"What is to become of you, Adela?"

She neither spoke nor moved. She sat back in an armchair, with her white and terror-stricken face. Her teeth began to chatter.

"How came you to do it?" he continued.

"To—to—do what?" she gasped.

"To do what!" screamed out Lady Acorn, utterly unable to control her tongue and her reproaches longer—"why, to rifle your husband's cheque-book of a cheque, and fill it in, and forge the firm's signature, and despatch that unsuspicious baby, Charles Cleveland, to cash it."

"Who—who says I did that?" asked Adela, making one last, hopeless, desperate effort to defend herself.

"Who——"

"Betsy, if you can't let me speak, you had better go away for a few minutes," cried Lord Acorn, arresting a fresh burst of eloquence from his wife. "That you did do this thing, Adela, is known now; some of the notes have been traced to you, all the particulars have been traced, and Charles Cleveland has confessed to them. Any denial you could attempt would be more idle than the chirping of that bird."
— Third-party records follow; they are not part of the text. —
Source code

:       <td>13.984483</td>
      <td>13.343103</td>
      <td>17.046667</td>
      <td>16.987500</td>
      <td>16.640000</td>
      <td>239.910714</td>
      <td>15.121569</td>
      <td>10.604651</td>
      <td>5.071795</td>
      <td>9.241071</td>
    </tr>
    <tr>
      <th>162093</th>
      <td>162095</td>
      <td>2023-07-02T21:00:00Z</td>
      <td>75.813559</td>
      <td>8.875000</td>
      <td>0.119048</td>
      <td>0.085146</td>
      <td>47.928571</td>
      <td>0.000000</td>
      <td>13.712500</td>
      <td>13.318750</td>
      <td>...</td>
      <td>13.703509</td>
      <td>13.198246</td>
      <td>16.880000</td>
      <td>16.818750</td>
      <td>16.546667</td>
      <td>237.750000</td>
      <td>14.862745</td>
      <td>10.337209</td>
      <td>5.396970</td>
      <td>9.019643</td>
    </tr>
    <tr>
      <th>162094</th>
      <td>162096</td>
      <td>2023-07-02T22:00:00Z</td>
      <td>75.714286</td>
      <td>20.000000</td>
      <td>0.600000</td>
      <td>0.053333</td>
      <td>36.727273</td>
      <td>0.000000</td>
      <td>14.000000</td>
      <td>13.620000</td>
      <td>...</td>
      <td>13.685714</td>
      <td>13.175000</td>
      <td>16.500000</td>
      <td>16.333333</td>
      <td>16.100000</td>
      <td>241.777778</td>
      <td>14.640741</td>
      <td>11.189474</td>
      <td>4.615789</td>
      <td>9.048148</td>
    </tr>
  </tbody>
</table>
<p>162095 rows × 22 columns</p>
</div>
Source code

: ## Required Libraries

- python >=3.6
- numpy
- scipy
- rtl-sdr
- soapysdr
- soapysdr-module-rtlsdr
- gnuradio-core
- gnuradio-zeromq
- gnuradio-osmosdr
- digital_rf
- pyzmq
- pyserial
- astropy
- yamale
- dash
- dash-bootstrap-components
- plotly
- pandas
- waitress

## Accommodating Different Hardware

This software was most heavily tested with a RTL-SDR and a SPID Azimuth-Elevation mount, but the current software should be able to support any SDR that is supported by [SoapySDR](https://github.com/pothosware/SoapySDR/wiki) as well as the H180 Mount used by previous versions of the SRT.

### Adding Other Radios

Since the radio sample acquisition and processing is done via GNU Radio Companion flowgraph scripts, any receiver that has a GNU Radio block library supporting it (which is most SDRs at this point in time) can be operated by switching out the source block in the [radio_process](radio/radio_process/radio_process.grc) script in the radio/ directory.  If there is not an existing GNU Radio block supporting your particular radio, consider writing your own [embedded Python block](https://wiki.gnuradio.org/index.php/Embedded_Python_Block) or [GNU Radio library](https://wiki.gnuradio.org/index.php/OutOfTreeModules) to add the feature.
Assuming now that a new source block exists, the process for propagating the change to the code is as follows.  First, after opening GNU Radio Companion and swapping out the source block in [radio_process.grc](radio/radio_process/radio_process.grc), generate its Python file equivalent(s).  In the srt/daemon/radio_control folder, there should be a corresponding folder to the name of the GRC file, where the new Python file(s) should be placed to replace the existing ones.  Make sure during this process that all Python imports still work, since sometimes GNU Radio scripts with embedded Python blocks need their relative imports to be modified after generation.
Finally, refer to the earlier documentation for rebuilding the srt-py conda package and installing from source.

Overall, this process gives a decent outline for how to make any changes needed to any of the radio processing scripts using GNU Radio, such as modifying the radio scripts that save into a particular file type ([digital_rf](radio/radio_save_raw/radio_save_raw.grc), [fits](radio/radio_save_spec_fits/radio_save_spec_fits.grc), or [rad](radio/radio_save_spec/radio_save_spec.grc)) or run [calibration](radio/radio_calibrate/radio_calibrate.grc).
"Charles has confessed to them?" she whispered, taken aback by this blow. Nothing, save his confession, could have brought it absolutely home to her.

"Did you set up a fantastic hope that he would keep silence to the end, and go to his hanging to save you?" demanded Lady Acorn, defying her lord's wish to have the whole ball to himself. "Proofs came out against you, Madam Adela, as your father says; they were carried to Charles Cleveland, and he could but admit the truth."